Duschl (2008), pautado em estudos sobre a ciência da aprendizagem e da educação científica, defende que a educação científica se dê em torno dos objetivos conceituais, epistêmicos e de processos sociais, afastando-o da aprendizagem apenas conceitual. Kelly e Licona (2018) apontam que esses objetivos estão interligados e possibilitam a construção de uma visão de ciência pautada em evidências e em práticas socioculturais, nas quais os estudantes participam por meio de interações discursivas.

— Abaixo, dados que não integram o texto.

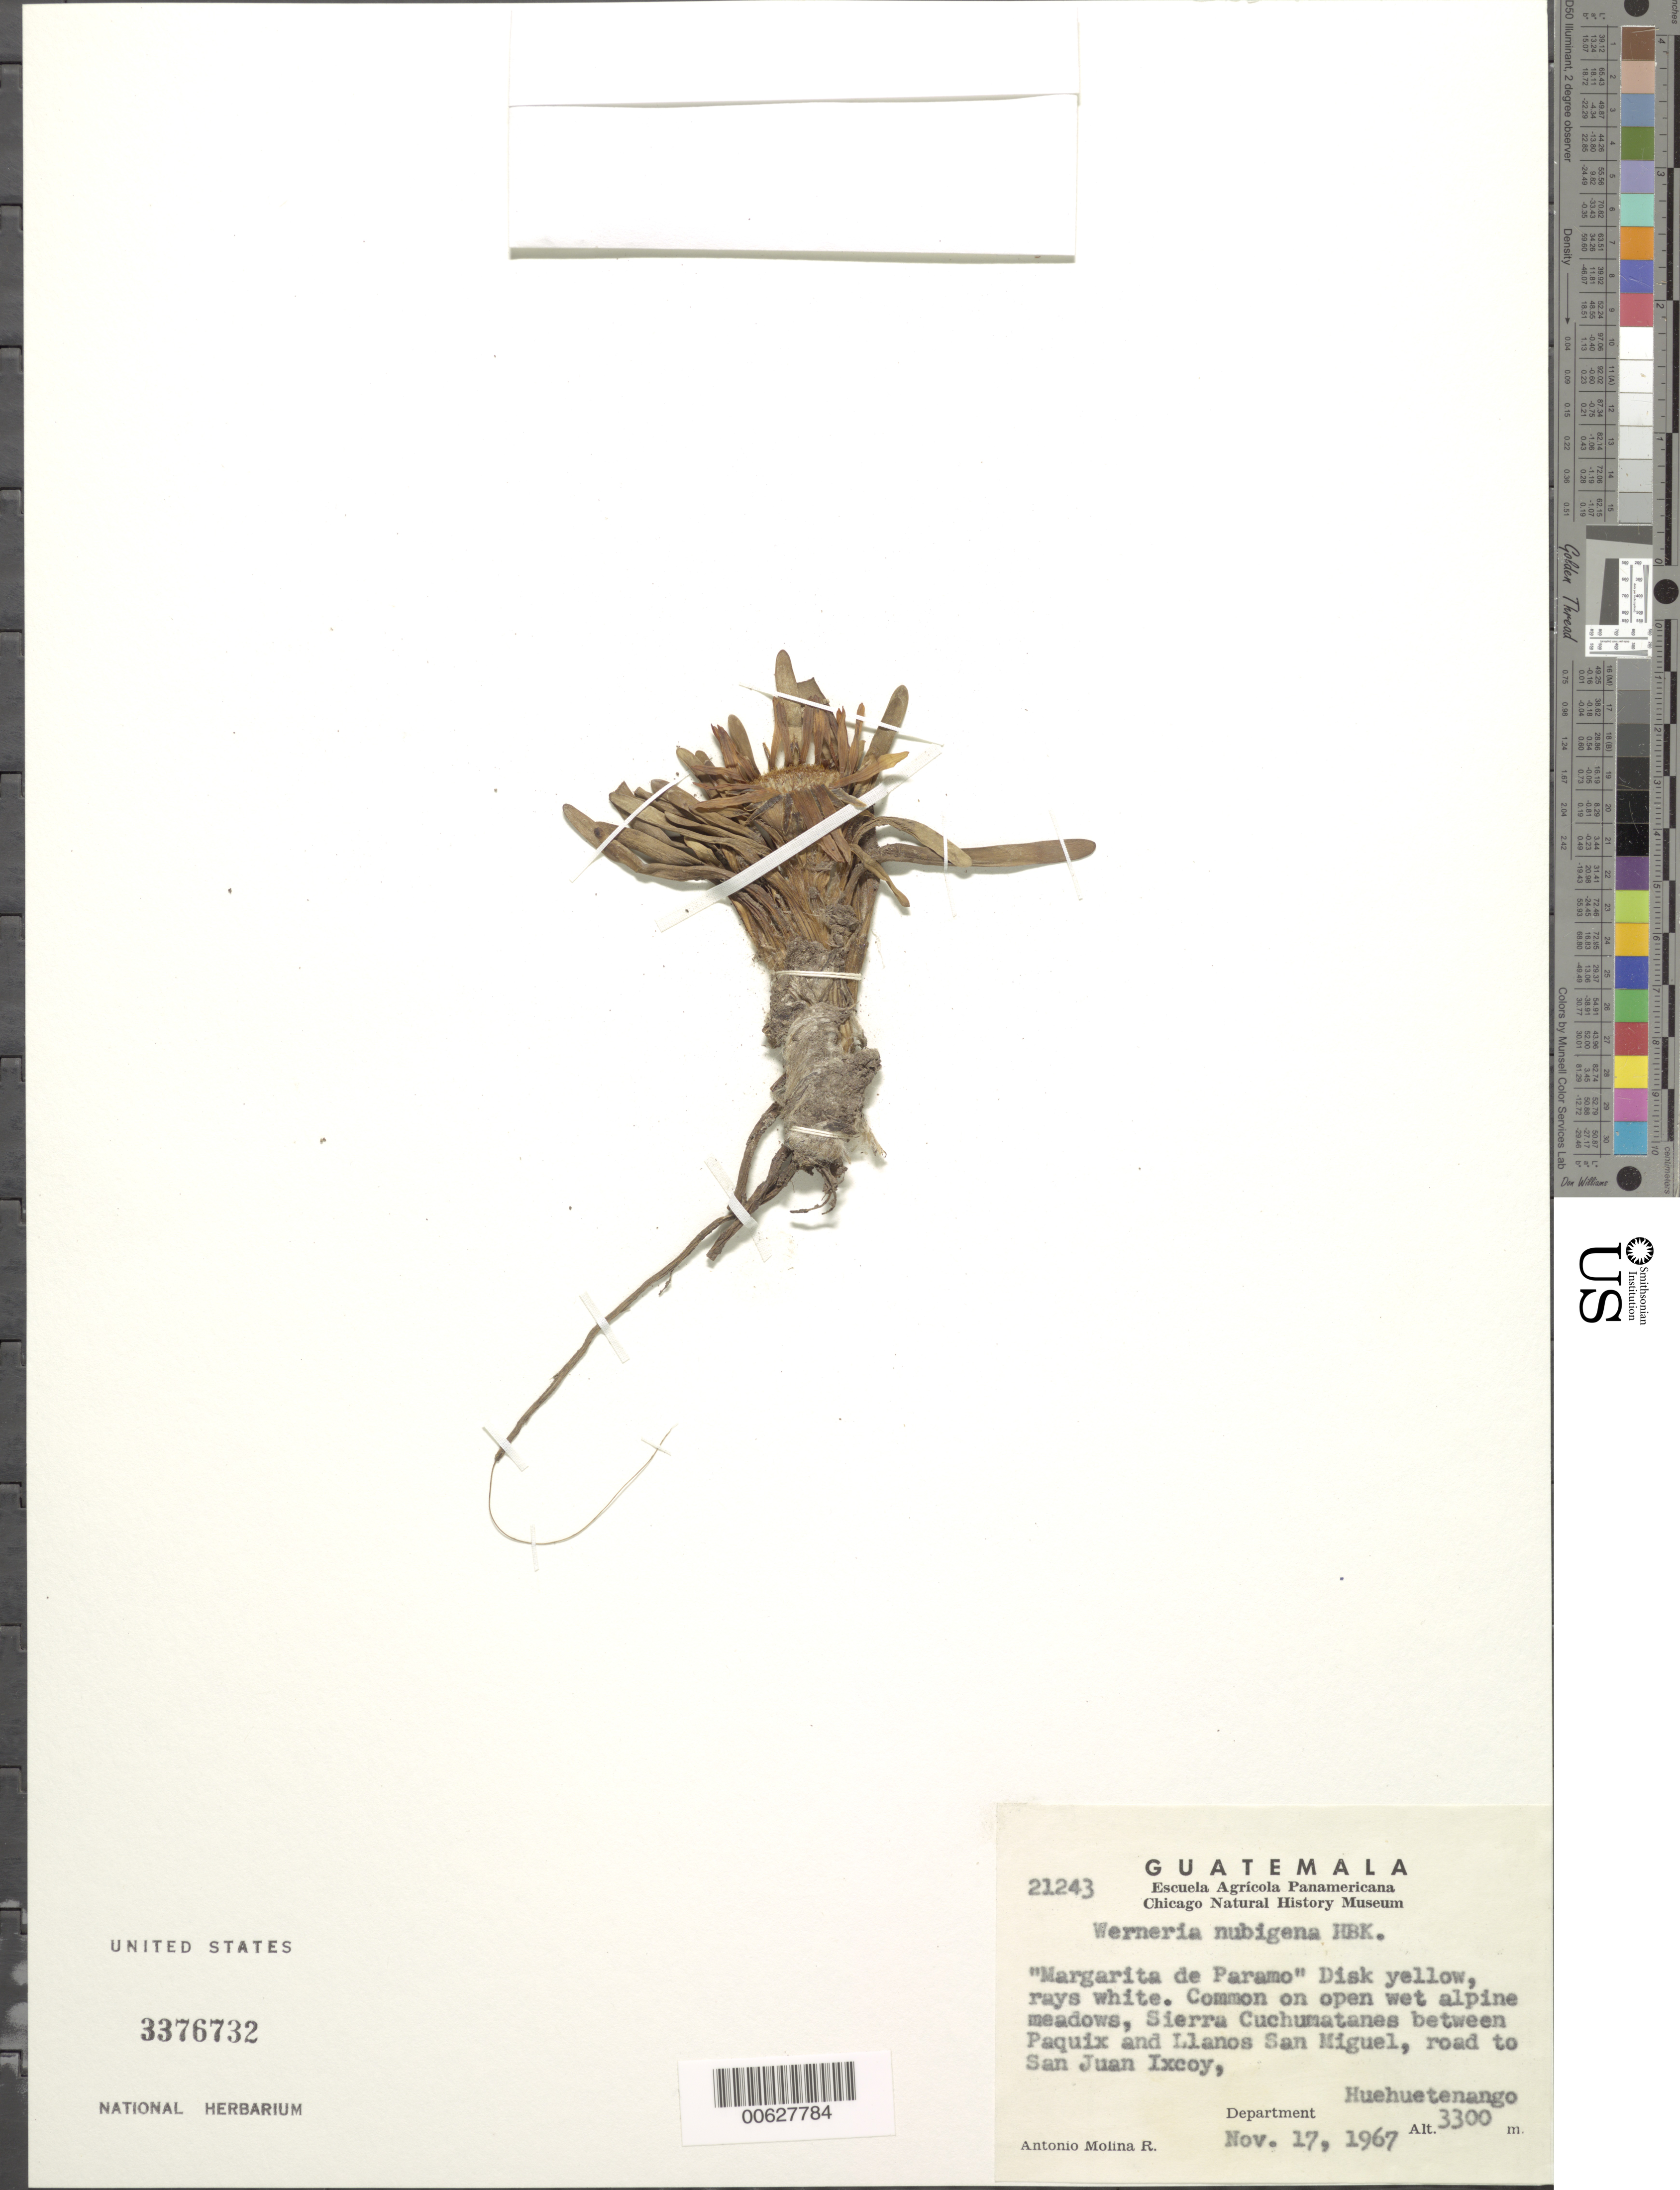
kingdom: Plantae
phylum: Tracheophyta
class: Magnoliopsida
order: Asterales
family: Asteraceae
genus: Werneria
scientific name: Werneria nubigena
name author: Kunth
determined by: Funk, Vicki A., (BOT), Smithsonian Institution - National Museum of Natural History (UNITED STATES)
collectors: A. Molina R.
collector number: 21243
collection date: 1967-11-17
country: Guatemala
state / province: Huehuetenango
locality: Sierra Cuchamantes between Paquix and Llanos San Miguel, road to San Juan Ixcoy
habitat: Open wet alpine meadows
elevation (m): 3300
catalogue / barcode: US 3376732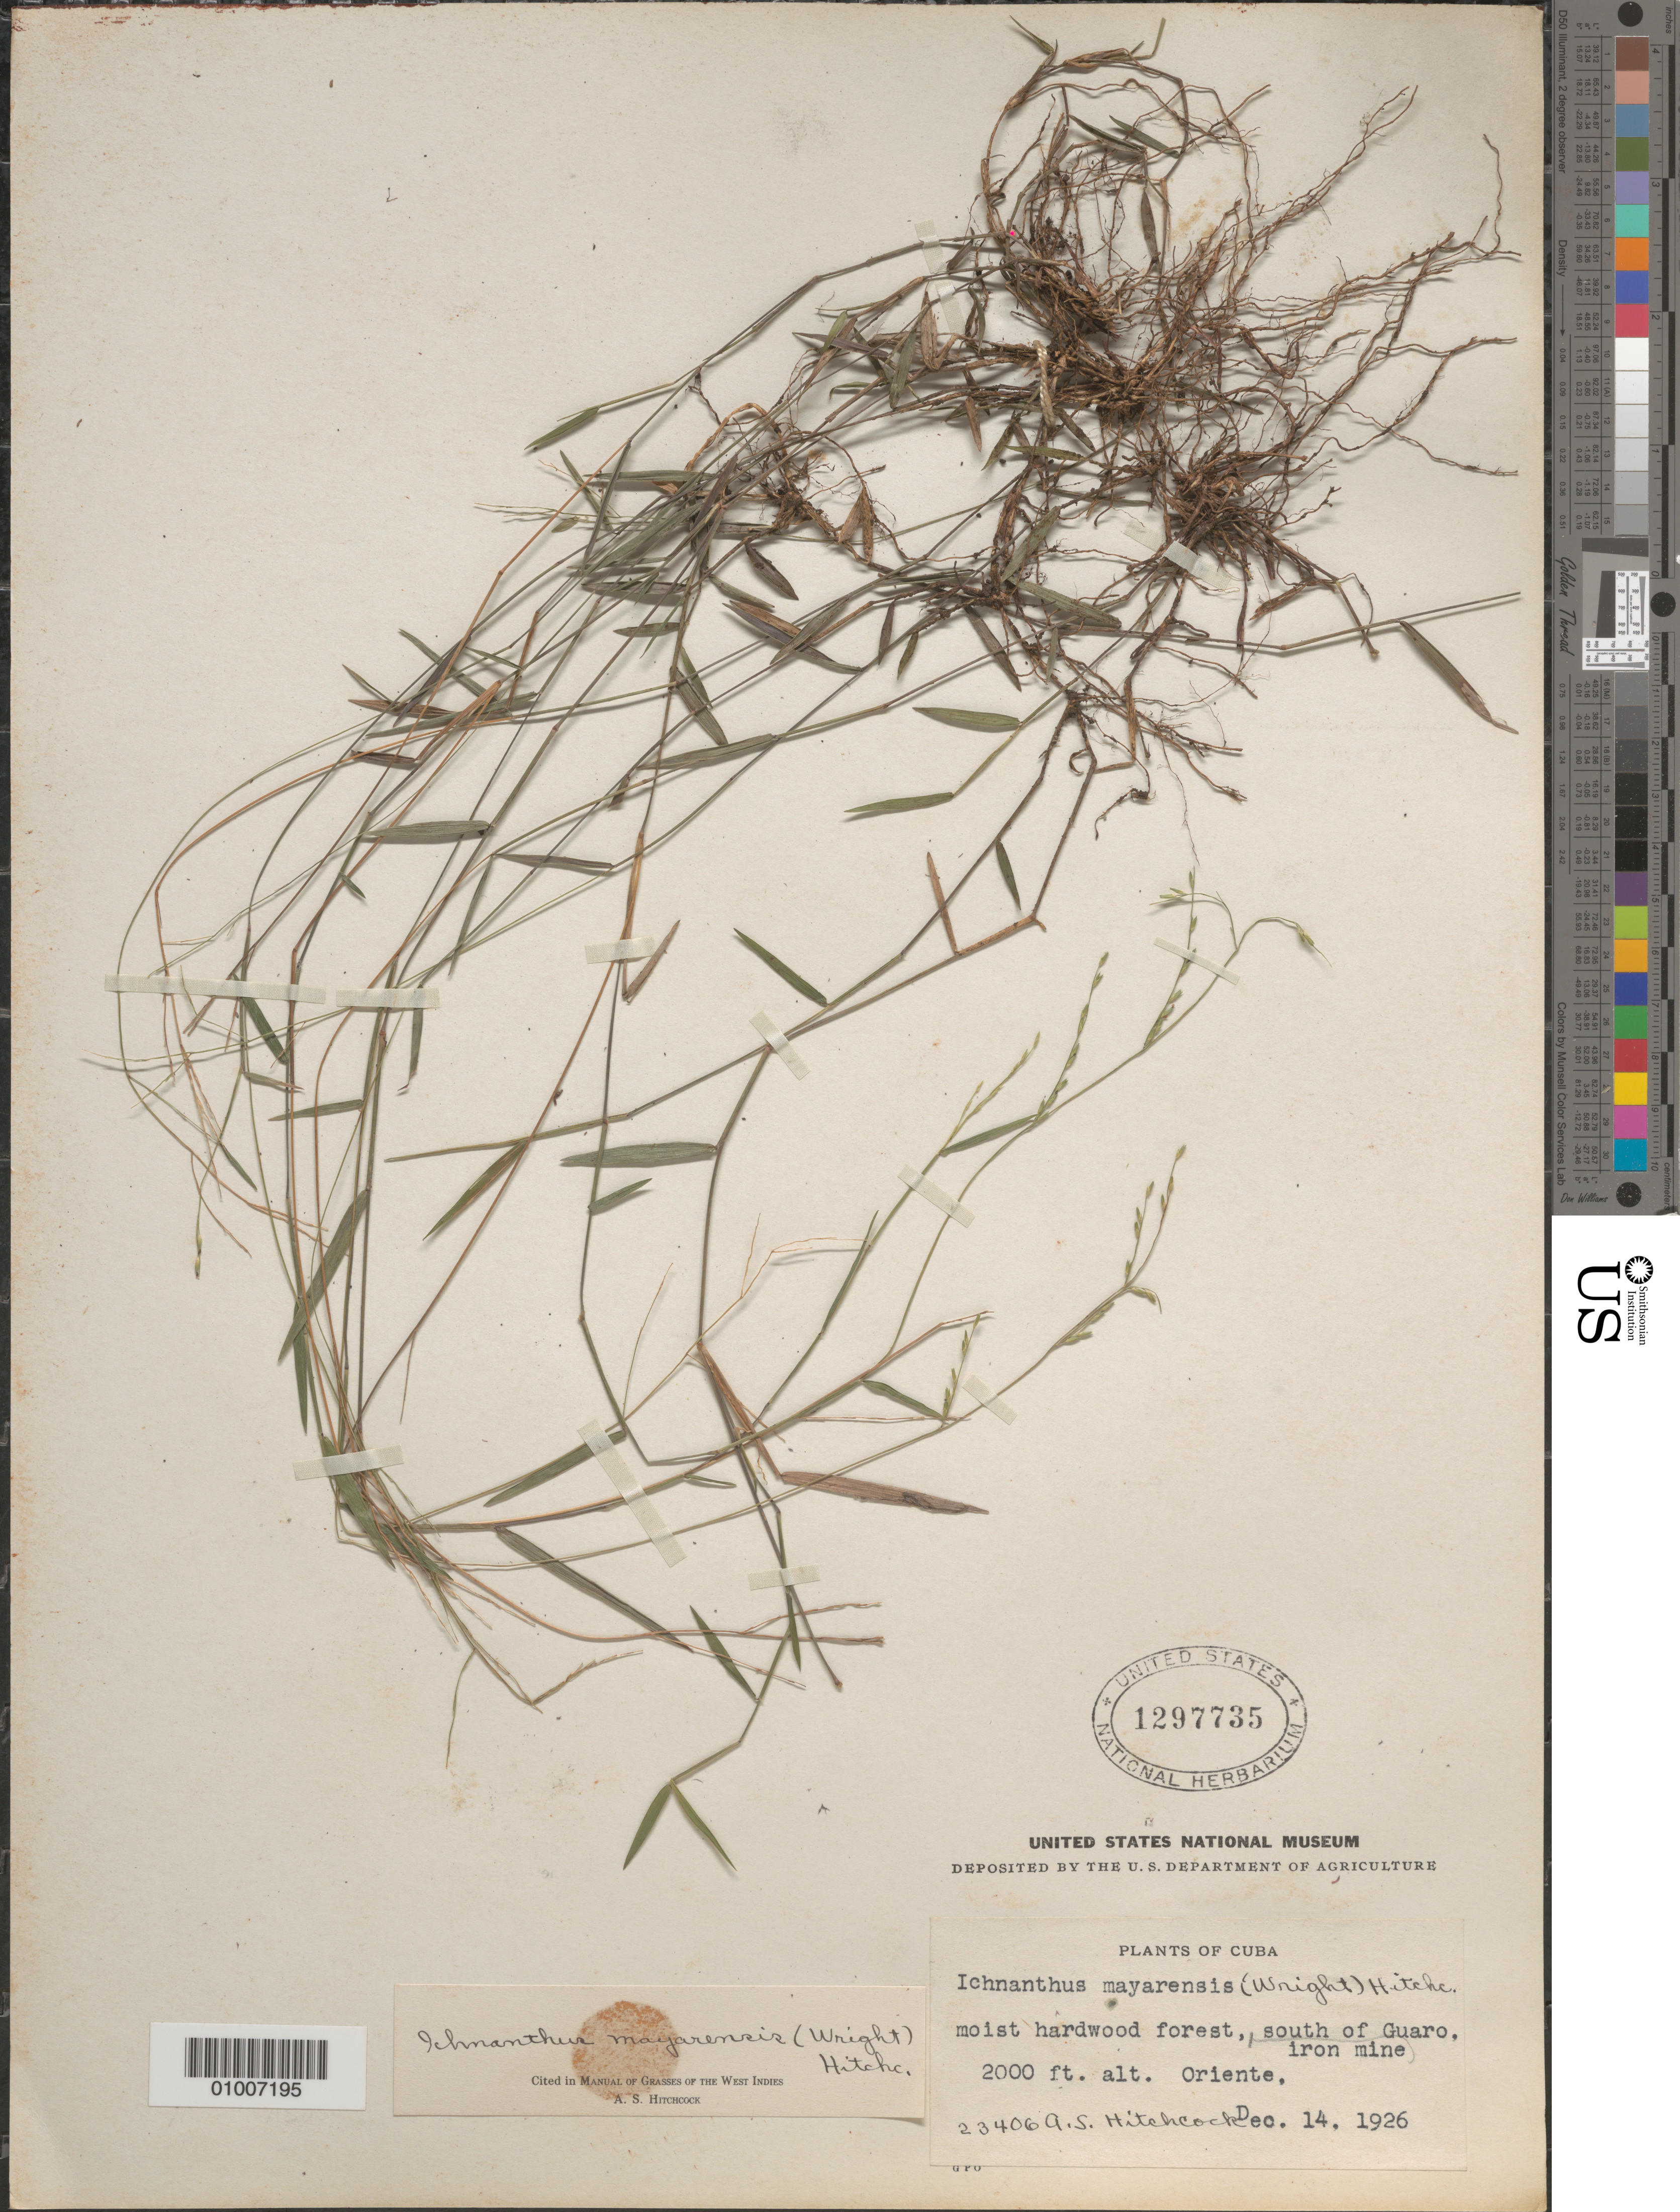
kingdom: Plantae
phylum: Tracheophyta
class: Liliopsida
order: Poales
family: Poaceae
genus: Ichnanthus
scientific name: Ichnanthus mayarensis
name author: (C. Wright) Hitchc.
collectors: A. S. Hitchcock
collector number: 23406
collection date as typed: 14 Dec 1926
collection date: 1926-12-14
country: Cuba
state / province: Oriente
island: Cuba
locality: Oriente, South of Guaro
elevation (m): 610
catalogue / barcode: US 1297735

Compreender as características das interações discursivas em sala de aula é fundamental, pois espera-se que nesse espaço se constitua uma comunidade em que os estudantes produzam, comuniquem, avaliem e legitimem o conhecimento. Berland (2008) entende as interações discursivas como “diálogo epistêmico” quando associadas à resolução de problema, envolvendo explicações e/ou argumentações, relacionadas ao conhecimento e a conceitos e não apenas à simples solução de problema.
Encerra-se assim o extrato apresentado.